Currently, the Michigan House and Senate are controlled by Republicans, who ostensibly understand the importance of free markets and comprehend the damage that price controls do in disrupting and distorting market dynamics.

Yet, HB 4348 requires a PBM, or a carrier, to not reimburse a pharmacy or a pharmacist for a prescription drug or service that is an amount less than the national average drug acquisition cost.  This is a price control.  The bill would allow the DIFS to review and approve a network pharmacy reimbursement that is “fair and reasonable.”  But pharmacies are not uniform.  Each purchase different drugs at different times and pricing on a certain drug will vary depending on volume and rebates a pharmacy may receive.

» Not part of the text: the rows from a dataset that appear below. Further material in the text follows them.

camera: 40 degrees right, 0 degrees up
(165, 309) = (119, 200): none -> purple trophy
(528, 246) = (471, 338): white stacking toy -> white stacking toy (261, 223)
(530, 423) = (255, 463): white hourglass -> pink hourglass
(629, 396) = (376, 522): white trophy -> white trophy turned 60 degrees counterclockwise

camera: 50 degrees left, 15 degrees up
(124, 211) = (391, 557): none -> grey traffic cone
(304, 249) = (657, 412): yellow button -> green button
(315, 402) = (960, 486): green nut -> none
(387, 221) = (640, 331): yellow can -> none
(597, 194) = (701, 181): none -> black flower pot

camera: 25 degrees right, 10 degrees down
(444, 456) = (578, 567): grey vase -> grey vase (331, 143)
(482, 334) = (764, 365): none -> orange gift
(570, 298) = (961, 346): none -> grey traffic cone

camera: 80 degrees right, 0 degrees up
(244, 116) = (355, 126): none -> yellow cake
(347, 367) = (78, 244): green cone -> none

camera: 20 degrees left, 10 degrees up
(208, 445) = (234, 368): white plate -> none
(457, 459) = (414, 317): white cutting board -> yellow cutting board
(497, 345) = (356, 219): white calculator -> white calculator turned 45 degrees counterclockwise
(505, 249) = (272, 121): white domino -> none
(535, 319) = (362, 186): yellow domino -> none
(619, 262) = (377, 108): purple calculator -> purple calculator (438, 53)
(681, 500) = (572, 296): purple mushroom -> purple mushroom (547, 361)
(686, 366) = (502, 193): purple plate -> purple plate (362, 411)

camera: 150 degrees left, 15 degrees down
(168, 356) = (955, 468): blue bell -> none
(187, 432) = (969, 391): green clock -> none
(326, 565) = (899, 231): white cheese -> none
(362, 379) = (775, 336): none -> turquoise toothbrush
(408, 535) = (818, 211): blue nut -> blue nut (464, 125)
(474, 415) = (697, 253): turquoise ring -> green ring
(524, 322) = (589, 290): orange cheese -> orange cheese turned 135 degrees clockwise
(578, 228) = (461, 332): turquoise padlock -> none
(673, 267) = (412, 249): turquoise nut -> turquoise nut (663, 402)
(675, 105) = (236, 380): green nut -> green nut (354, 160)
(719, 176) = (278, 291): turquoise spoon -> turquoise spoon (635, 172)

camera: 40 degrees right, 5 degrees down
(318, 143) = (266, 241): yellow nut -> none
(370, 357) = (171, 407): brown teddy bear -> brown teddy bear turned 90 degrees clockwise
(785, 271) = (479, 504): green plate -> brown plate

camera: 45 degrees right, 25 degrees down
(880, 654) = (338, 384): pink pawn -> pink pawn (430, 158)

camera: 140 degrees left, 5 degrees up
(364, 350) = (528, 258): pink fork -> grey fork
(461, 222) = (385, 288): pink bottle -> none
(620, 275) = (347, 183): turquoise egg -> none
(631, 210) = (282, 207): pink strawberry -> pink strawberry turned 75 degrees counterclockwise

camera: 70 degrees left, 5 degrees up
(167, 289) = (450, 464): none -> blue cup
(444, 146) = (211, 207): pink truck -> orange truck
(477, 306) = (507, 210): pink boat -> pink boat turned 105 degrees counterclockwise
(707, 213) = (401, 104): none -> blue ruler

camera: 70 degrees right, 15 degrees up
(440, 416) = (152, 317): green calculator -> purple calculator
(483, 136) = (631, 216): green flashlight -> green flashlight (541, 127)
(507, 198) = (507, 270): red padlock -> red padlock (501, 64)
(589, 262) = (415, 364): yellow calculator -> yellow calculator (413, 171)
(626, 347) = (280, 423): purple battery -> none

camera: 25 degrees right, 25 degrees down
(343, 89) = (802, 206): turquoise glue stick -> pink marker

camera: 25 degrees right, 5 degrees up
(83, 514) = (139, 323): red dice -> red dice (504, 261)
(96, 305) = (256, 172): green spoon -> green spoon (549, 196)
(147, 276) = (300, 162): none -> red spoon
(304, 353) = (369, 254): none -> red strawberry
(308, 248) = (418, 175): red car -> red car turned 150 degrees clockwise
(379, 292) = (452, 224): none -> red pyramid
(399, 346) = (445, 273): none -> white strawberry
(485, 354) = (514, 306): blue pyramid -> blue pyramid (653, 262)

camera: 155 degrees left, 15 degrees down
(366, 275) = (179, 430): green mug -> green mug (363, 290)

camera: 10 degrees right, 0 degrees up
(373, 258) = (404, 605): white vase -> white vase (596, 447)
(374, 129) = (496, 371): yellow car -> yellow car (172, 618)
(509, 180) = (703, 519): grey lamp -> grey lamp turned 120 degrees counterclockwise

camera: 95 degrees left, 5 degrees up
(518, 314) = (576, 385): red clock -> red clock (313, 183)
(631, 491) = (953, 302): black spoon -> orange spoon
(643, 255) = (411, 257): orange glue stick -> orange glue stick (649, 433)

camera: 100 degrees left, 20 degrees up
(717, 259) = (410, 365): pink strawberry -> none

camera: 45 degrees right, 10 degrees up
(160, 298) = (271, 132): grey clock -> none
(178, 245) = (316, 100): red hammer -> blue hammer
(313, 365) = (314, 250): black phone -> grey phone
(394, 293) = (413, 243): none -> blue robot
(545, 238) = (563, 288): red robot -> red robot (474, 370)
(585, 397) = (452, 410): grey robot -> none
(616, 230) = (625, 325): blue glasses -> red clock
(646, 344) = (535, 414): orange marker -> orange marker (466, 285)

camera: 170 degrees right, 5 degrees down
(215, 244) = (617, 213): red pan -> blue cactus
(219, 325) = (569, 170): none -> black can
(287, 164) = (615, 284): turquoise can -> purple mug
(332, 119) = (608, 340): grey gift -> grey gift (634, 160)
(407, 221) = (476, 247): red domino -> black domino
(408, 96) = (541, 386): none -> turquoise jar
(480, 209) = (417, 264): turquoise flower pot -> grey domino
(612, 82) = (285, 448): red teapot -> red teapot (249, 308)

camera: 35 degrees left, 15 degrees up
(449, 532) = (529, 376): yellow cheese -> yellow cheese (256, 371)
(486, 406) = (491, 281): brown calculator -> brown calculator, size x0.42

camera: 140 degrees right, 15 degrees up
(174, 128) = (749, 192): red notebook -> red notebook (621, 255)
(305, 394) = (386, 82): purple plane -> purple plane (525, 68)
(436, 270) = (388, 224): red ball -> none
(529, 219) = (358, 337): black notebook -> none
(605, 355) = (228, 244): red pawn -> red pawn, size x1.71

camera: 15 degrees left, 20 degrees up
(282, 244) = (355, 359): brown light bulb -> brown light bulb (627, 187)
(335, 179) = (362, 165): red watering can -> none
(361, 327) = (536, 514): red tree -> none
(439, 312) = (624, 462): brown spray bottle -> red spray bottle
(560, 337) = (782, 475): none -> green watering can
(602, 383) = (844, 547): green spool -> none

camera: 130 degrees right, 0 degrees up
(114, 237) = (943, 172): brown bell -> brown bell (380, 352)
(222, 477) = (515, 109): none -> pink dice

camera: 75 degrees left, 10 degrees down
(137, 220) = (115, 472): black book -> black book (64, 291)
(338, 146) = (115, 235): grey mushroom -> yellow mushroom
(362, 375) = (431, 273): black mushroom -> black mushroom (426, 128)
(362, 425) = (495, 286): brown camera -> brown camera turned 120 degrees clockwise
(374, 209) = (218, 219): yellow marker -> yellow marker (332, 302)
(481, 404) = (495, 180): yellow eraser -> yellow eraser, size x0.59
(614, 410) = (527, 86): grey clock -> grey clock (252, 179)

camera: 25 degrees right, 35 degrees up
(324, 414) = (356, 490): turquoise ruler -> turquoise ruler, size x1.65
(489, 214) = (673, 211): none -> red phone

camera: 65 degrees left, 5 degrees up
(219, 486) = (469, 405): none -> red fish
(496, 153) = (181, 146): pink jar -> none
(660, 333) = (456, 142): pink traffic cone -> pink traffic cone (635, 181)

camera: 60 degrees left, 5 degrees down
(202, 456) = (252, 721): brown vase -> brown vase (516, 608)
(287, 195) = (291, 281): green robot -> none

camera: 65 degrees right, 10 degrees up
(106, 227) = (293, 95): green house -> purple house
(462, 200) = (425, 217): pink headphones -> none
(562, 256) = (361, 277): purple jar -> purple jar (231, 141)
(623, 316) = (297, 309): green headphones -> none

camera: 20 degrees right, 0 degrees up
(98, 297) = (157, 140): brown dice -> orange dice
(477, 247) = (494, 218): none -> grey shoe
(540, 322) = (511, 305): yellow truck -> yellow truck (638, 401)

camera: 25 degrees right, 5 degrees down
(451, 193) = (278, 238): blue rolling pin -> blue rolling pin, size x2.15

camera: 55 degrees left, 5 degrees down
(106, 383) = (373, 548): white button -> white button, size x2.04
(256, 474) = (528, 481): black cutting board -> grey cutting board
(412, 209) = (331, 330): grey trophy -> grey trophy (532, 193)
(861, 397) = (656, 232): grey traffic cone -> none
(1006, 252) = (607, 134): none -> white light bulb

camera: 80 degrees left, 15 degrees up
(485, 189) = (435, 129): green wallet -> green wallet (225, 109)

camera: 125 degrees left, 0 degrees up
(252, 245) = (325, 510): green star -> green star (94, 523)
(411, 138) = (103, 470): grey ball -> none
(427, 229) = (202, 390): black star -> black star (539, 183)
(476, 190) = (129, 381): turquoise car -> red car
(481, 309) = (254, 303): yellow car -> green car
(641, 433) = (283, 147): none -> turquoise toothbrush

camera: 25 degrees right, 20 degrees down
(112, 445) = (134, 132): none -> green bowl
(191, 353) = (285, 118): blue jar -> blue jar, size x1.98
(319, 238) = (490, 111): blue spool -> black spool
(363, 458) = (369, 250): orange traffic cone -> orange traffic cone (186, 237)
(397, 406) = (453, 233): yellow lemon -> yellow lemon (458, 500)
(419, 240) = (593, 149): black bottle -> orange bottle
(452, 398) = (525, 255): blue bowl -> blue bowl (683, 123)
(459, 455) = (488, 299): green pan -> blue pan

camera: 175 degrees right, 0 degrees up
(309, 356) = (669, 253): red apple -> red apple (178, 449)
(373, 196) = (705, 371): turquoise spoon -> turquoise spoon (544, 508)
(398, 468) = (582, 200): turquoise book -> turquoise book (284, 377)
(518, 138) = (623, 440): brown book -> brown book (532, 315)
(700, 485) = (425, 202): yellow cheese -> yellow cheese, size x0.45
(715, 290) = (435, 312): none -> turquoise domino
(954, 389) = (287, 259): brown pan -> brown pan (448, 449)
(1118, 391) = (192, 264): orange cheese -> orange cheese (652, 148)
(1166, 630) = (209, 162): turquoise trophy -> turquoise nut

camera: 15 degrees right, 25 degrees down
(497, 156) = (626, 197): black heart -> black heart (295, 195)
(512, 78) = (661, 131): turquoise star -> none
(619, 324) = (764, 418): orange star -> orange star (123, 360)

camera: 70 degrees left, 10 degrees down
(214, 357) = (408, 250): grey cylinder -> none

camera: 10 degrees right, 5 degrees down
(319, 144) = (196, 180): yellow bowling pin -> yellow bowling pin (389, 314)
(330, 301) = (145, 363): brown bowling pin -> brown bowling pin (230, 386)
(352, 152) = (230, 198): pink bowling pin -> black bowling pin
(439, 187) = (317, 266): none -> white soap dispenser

Additional restrictions on PBMs include controlling access to medications, like quantity refills or frequency limits, which will drive up costs.  For example, a PBM may dispense medications for a three-month supply, instead of monthly, to save their sponsor pharmaceutical healthcare costs.  This not only saves money; it also helps to reduce dispensing errors and many find it convenient not to worry about frequent refills.

CAGW agrees that a patient should know what a drug will cost at the pharmacy counter and any co-pays or co-insurance they may have to provide.  Insurers provide tools that allow patients to find this vital information.  But HB 4348 would impose significant government transparency requirements on PBMs, which would do nothing to drive down drug costs but could be used by competitors to discover the proprietary pricing negotiations among pharmaceutical companies, pharmacy benefit managers, and pharmacists.  Again, these are private negotiations and not all that different than the negotiations a Big Box store or supermarket has with any of their suppliers.

A July 2015 Federal Trade Commission policy paper, “Price Transparency or TMI,” pointed out that while it is good for consumers to have information about the healthcare services they utilize, “Too much transparency can harm competition in any market, including in health care markets.”  The authors wrote, “transparency is not universally good.  When it goes too far, it can actually harm competition and consumers.  Some types of information are not particularly useful to consumers but are of great interest to competitors.  We are especially concerned when information disclosures allow competitors to figure out what their rivals are charging, which dampens each competitor’s incentive to offer a low price or increases the likelihood that they can coordinate on higher prices.”

The Senate analysis of the legislation states that HB 4348 would have a significant fiscal impact on state government and no fiscal impact on local units of government.  CAGW is not sure about the latter, as local units of government may see a cost increase for the drug benefits provided to their employees.  However, the analysis estimates at least three individuals would have to be hired by the DIFS to implement and administer the licensing program at a probable cost of $110,000 each.  But considering the large volume and complexity of the data the employees will be required to gather and analyze, expect that figure to be much higher.

In the end, the legislation would save little or no money for taxpayers and be costly to patients, especially those who need specialty drugs.  Let’s hope the Senate Health Policy and Humans Services Committee will understand the vital roles PBMs play in the intricate process of providing pharmaceutical benefits to employees by rejecting HB 4348.  Doing so will help businesses, unions, and others keep drug costs down for their employees and members while keeping them healthy.